Date: Fri, 27 Feb 1998 15:09:41 -0800
From: bill massena <###@###.###>
Our geometry application reads sizable files (multi-Mb) of binary geometry data
consisting of integers and floats or doubles. I am finding that the Streams I
am using are much, much slower than C or Fortran doing the same job.
I have a test file of 500K floats. When I read it using a C program on my SGI
R10000 machine, it takes .03 to .04 seconds. Using the code below
FileInputStream fin;
BufferedInputStream bin;
FastInputStream din = null;
fin = new FileInputStream("fil.bin");
bin = new BufferedInputStream(fin);
din = new FastInputStream(bin);
for (int i=0; i<500000; i++) {
data[i] = din.readFloat();
}
takes from 5 to 6 seconds. So the speed ratio is about 150-to-1!!!
Looking at the DataInputStream source code, I find that in.read() is being used
to get each byte.
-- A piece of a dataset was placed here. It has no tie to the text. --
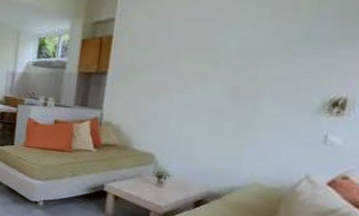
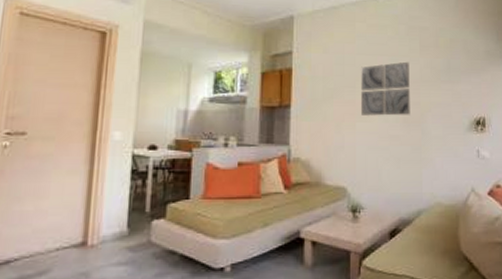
wall art: none [182,29,253,90] -> present [361,61,410,116]

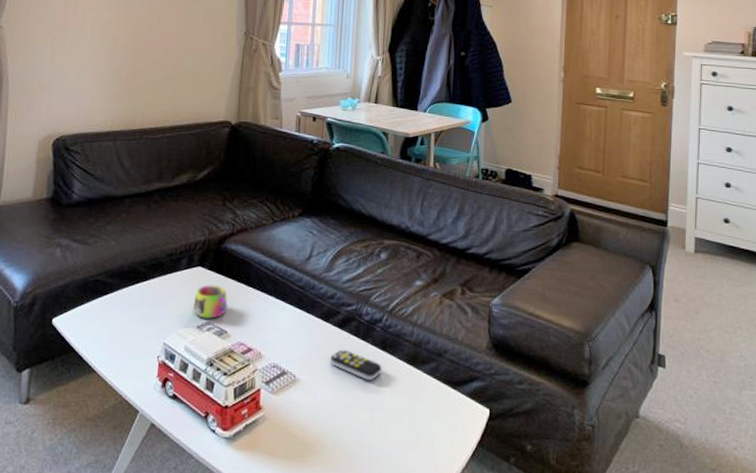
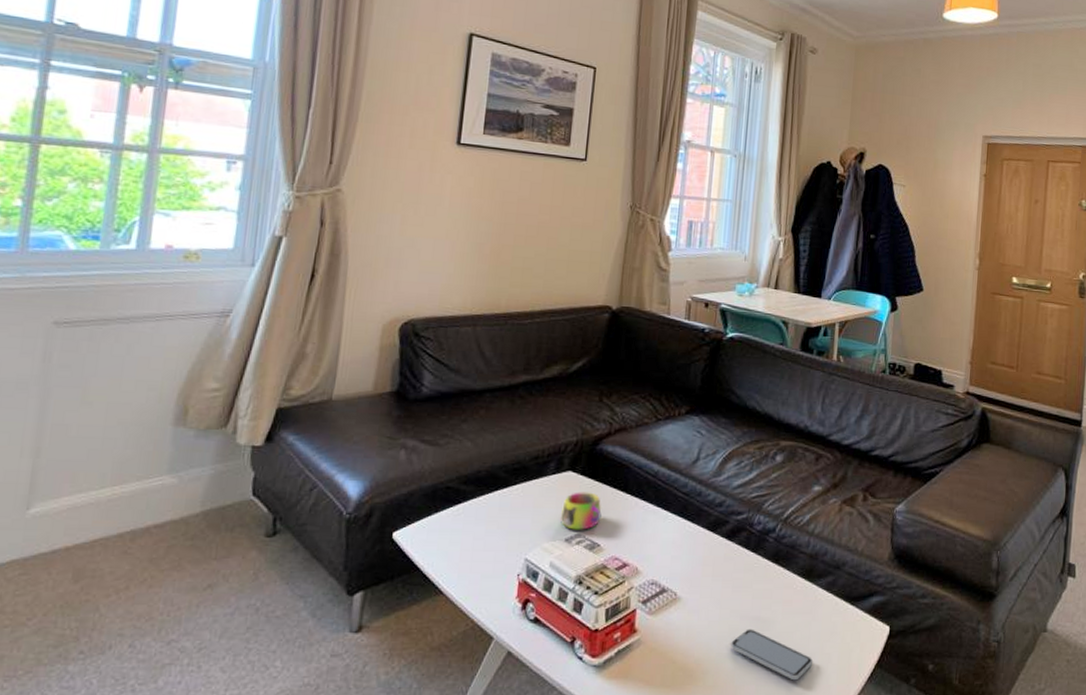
remote control: present [331,349,383,380] -> none [717,563,775,597]
smartphone: none [345,408,419,456] -> present [731,629,812,681]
I read the data into a byte
array, and used the conversion logic from the DataInputStream source to get:
byte b[] = new byte[500000*4];
din.readFully(b);
int ib = 0;
for (int i=0; i<NSIZ; i++) {
data[i] = Float.intBitsToFloat(
((b[ib]&0xff) << 24) + ((b[ib+1]&0xff) << 16) +
((b[ib+2]&0xff) << 8) + (b[ib+3]&0xff));
ib += 4;
}
This process takes about .5 seconds, which is still 16 times slower.
I don't want to put file-reading logic like this in our code. Also, this is
just a test case. It looks like time spent reading and writing binary files may
go from a few seconds to many minutes for us. This is a big deal, because the
first thing a prospective user of the application will do is read historical
geometry data to begin evaluation.
I would like to believe that file reading can be made much faster; that there is
nothing inherent in Java which prevents this.
I was surprised to find that there is a native method for reading an array of
bytes, but nothing similar for ints, floats, and doubles. With methods like
these, file reading would be much faster. Could you folks consider coming up
with changes like this?
Finally, I assume that everybody in the numerical analysis community would
benefit from much greater I/O rates.